>> Start Data extract

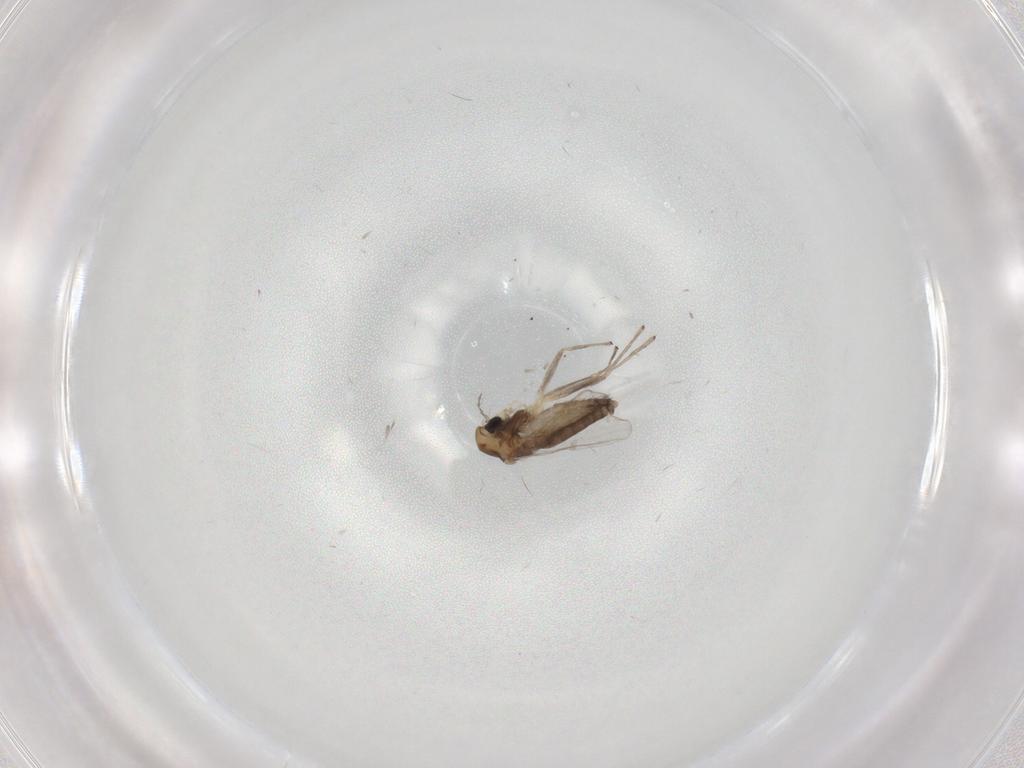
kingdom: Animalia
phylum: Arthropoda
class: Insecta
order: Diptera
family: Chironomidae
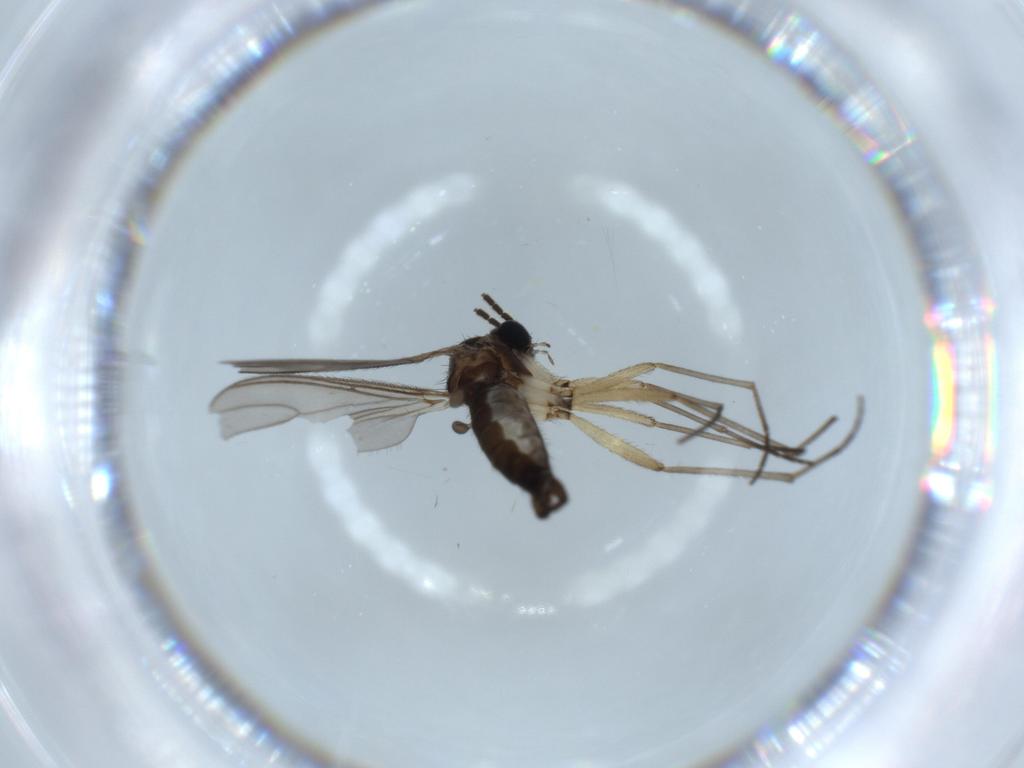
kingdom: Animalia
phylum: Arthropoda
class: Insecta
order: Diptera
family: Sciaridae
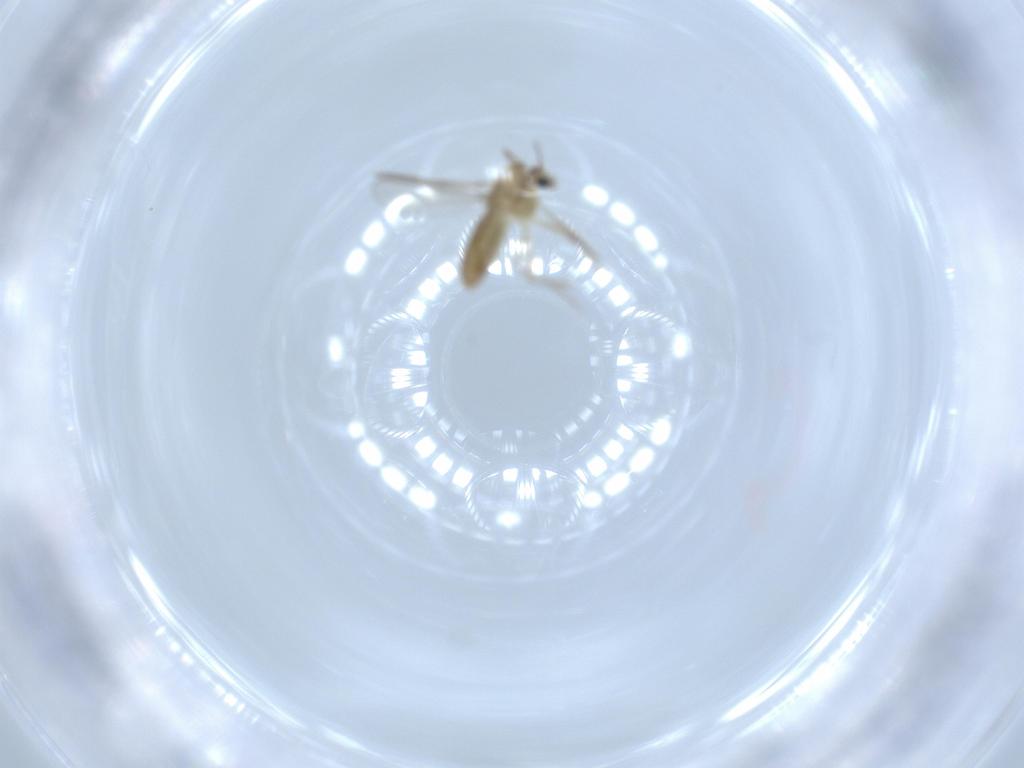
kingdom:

>> End Data extract

Problem description:
Revise the records by changing "phylum" to "division" and keeping every other part unchanged. Omit the pictures from your answer.

Result below:
kingdom: Animalia
division: Arthropoda
class: Insecta
order: Diptera
family: Chironomidae
kingdom: Animalia
division: Arthropoda
class: Insecta
order: Diptera
family: Sciaridae
kingdom:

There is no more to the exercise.